環境性能割の税率の適用状況(画像:総務省)
環境性能割の税率の適用状況(画像:総務省)

 自動車税制の見直しを通じた市場活性化には、まず購入時の税負担を一時的に廃止し、車両の使用状況や走行距離、CO2排出量に応じた段階的課税へ転換することが望ましい。

所得階層別に需要が二極化していることを踏まえ、

・低所得層向けの購入支援
・中古車再流通の促進

といった施策が必要である。また、販売を一度きりの購入から

「利用期間を通じたサービスモデル」

へ転換する仕組みづくりも求められる。購入のハードルを下げるビジネスモデルが今後の主流となり、税制も所有前提からの脱却が必要だ。
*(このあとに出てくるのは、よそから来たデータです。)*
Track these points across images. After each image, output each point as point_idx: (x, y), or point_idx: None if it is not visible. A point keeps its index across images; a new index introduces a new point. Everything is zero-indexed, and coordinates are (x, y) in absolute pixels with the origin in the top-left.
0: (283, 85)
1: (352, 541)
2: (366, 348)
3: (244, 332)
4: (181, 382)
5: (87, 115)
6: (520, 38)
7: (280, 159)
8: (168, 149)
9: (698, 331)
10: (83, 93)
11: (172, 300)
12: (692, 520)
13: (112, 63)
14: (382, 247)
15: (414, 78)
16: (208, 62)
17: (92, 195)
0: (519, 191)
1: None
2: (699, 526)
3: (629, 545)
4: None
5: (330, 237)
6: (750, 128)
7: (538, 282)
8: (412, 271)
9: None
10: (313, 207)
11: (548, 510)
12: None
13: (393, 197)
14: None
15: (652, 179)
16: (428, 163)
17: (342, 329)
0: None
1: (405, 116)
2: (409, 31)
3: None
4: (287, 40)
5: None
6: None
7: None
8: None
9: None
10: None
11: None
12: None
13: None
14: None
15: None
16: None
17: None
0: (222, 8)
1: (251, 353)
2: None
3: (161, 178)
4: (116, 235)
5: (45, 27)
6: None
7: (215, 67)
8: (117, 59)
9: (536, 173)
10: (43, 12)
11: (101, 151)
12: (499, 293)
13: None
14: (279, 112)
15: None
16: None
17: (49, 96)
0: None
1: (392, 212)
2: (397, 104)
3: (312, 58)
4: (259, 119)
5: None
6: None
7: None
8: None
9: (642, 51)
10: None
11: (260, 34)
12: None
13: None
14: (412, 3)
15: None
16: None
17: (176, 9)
 欧州ではオランダなどが、CO2排出量に応じた課税導入を検討している。この税制は低排出車両の需要維持と市場縮小抑制につながる。販売よりも稼働率の最大化を重視するモデルもあり、月額リースやシェア型利用で利益を確保した事例がある。

 国内でも、群馬県ではひとりあたりの自家用車保有台数が全国1位で、計20台の電気自動車(EV)を県内5か所に配置し、平日は公用車として共用、土日祝日は一般利用可能なカーシェアリング事業として活用している。地域における移動需要の創出こそ市場活性化の本質であり、税軽減だけでは十分ではないことを示している。

 国内市場回復には、購入・利用・所得・技術革新の4要素を統合的に組み立てる視点が求められる。税軽減策は短期的な刺激策に過ぎず、持続的な活性化には利用形態やサービスモデルの転換、地域での移動インフラ整備が不可欠である。政策は、どの税をなくすかではなく、

「どのように移動価値を問い直すか」

に焦点を置くべきではないか。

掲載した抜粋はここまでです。